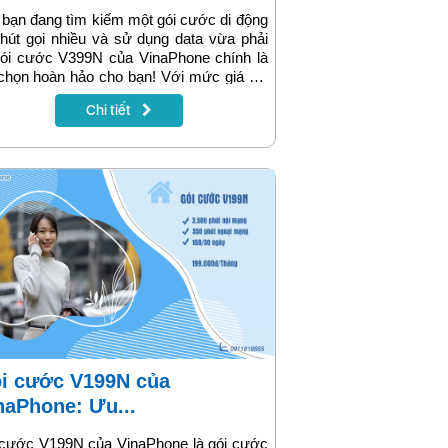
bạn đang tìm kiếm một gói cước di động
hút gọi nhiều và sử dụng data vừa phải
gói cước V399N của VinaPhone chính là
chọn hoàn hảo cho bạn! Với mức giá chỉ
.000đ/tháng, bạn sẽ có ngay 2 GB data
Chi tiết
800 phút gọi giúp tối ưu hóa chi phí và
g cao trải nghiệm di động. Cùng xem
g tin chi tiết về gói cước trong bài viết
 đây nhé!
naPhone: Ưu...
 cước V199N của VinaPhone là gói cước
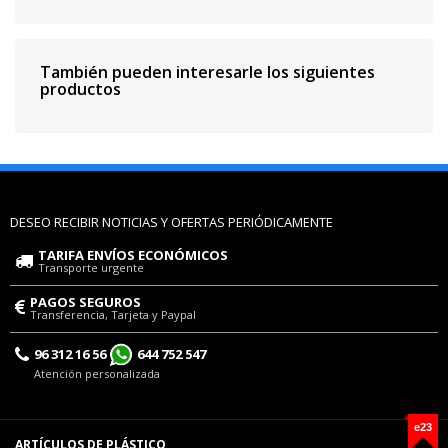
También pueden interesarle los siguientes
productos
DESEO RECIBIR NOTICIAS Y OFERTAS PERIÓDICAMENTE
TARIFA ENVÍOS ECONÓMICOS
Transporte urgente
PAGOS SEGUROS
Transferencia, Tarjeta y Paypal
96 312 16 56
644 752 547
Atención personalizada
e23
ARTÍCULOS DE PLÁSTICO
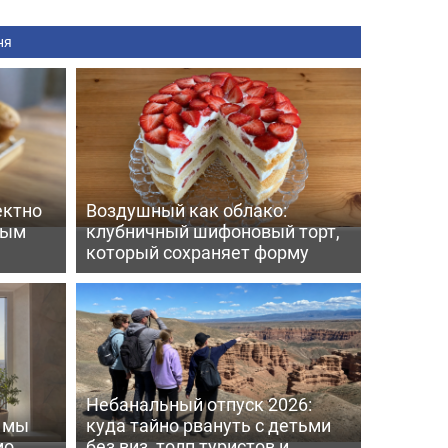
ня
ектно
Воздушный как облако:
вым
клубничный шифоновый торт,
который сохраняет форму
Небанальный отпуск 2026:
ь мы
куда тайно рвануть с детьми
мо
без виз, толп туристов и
....
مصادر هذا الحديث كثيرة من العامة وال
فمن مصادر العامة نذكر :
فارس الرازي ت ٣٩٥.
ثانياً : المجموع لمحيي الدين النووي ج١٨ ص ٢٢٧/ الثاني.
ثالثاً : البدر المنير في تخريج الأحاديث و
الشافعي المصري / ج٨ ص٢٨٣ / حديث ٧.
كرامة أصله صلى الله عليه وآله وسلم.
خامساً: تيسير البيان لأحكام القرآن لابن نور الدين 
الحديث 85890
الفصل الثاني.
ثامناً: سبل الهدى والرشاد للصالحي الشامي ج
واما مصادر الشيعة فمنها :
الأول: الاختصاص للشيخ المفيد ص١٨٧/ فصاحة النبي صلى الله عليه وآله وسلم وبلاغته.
....
Scan the records above and show every line in which the word "الدين" occurs.

* EXPECTED OUTPUT
ثانياً : المجموع لمحيي الدين النووي ج١٨ ص ٢٢٧/ الثاني.
خامساً: تيسير البيان لأحكام القرآن لابن نور الدين 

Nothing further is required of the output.